Beim Kauf eines gebrauchten Fahrzeugs reicht der bloße Besitz des Pkw für den Gutglaubenserwerb nach § 932 BGB nicht aus. Regelmäßig muss sich der Käufer den Fahrzeugbrief bzw. die Zulassungsbescheinigung Teil II vorlegen lassen, um die Berechtigung des Verkäufers zu prüfen. Trotz Besitzes von Auto und Papieren kann der Erwerber jedoch bösgläubig sein, wenn besondere Umstände Misstrauen hätten wecken müssen. Eine allgemeine Nachforschungspflicht besteht dabei nicht. (OLG Celle v. 28.2.2025 - 14 U 183/24)
Die Parteien streiten über einen VW T6 Multivan, den der Kläger von einem Nichtberechtigten erworben hat. Die Beklagte betreibt eine Autovermietung, bei der der Nichtberechtigte das Fahrzeug lediglich gemietet hatte.

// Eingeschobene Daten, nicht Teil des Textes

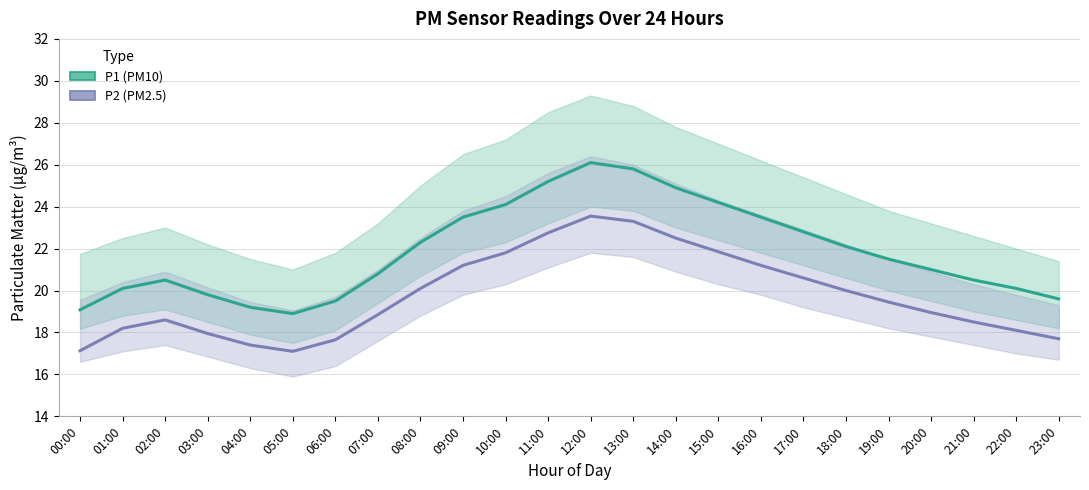

What is the value of the P2 point at the 8th from the left?

18.9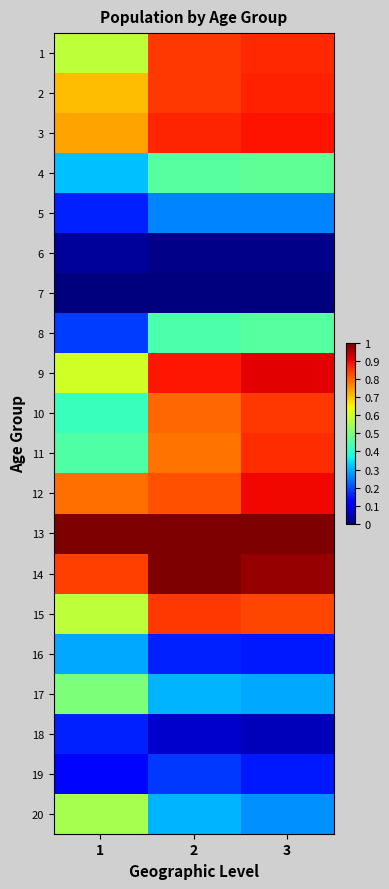

At 2, list the series in order from largest to smallest.

13, 14, 9, 3, 2, 1, 15, 12, 10, 11, 4, 8, 20, 17, 5, 19, 16, 18, 6, 7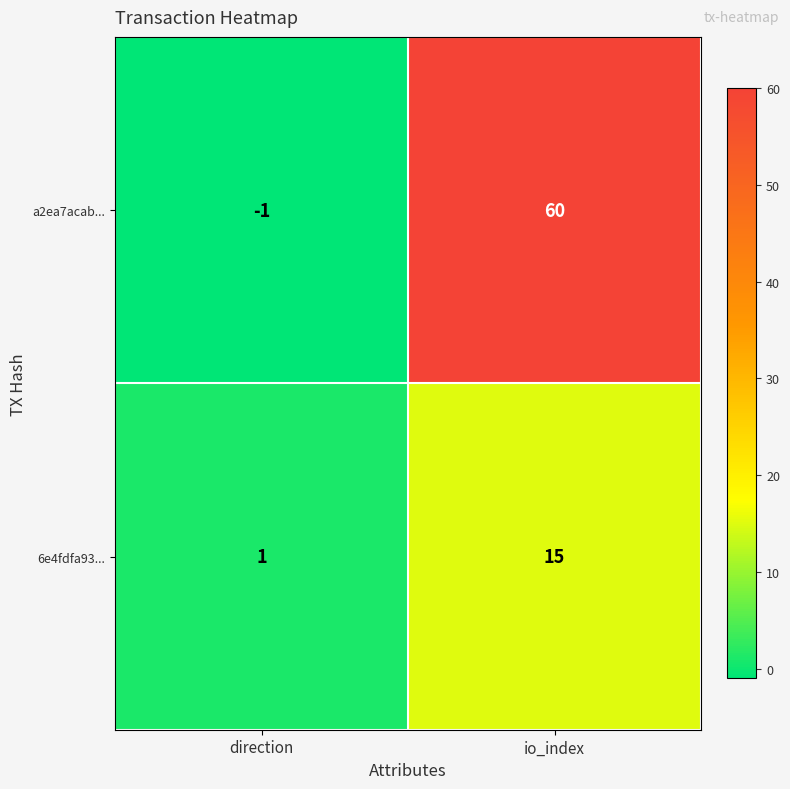

Reading left to right, transcribe all the data shown in this chart.

a2ea7acab...: direction=-1	io_index=60
6e4fdfa93...: direction=1	io_index=15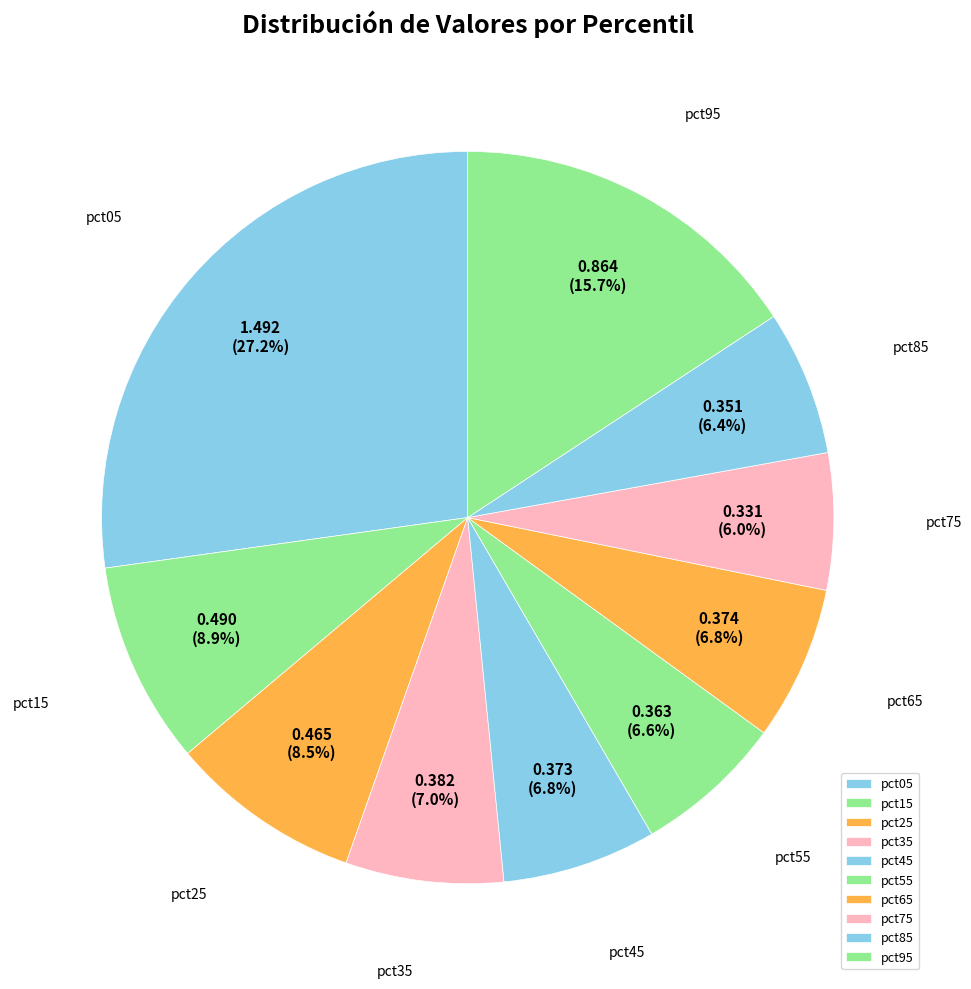

Count the number of slices in the pie.

10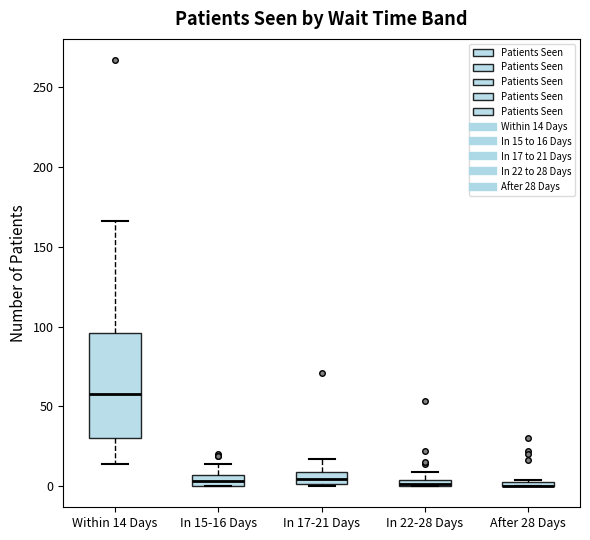

Comparing the boxes themselves (not the whiskers), which one is the tallest?

Within 14 Days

Der Kläger begehrt von der Beklagten die Herausgabe des Fahrzeugs.
Das LG gab der Klage statt: Der Kläger habe das Eigentum nach § 932 BGB gutgläubig von dem Verkäufer S. D. erworben.
Die Beklagte hielt dem entgegen, es habe eine Häufung von Verdachtsmomenten gegeben (fehlender Zweitschlüssel „wegen Urlaubs des Bruders“, Abweichungen zwischen Anzeige und Fahrzeugzustand, u.a. fehlende Chromzierleiste, sowie gefälschte Zulassungsbescheinigungen Teil I und II mit unterschiedlichen Schriftarten, Siegeln und Ausstellern), die den Kläger zu weiteren Nachprüfungen hätten veranlassen müssen.
Das OLG folgte dem nicht und wies die Berufung zurück. Die Revision wurde nicht zugelassen.
Obwohl das Fahrzeug unstreitig nicht im Eigentum des S. D. stand, hat der Kläger gemäß § 932 BGB gutgläubig Eigentum erworben. Die Beklagte konnte eine Bösgläubigkeit des Klägers nicht darlegen. Nach der Rechtsprechung des BGH ist Bösgläubigkeit nur anzunehmen, wenn dem Erwerber Umstände bekannt sind, die mit „auffallender Deutlichkeit“ gegen die Verfügungsbefugnis des Veräußerers sprechen.
Beim Kauf eines gebrauchten Pkw gehört es zu den Mindestanforderungen für einen gutgläubigen Erwerb, sich die Zulassungsbescheinigung Teil II vorlegen zu lassen und die Berechtigung des Veräußerers zu prüfen. Dies hat der Kläger getan: Er ließ sich die Fahrzeugpapiere aushändigen, prüfte die Dokumente, glich die Fahrgestellnummer ab und erwarb das Fahrzeug zu einem marktüblichen Preis. Dass das Fahrzeug keine Chromzierleisten wie im Inserat aufwies, begründet ebenso wenig grobe Fahrlässigkeit wie der fehlende Zweitschlüssel, zumal der Kläger hierfür einen Teilbetrag des Kaufpreises einbehalten hat. Die Fälschung der Fahrzeugpapiere war zudem so geschickt, dass selbst die Polizei sie zunächst nicht erkannte.
Auch § 935 Abs. 1 BGB steht dem Gutglaubenserwerb nicht entgegen, da die Beklagte den unmittelbaren Besitz am Fahrzeug durch Vermietung freiwillig übertragen hatte und ihr die Sache nicht „abhandengekommen“ ist.
Das Landgericht hat daher zu Recht angenommen, dass der Kläger Eigentümer des Fahrzeugs geworden ist und die Beklagte als Besitzerin nach § 985 BGB zur Herausgabe des Pkw samt Fahrzeugpapieren verpflichtet ist.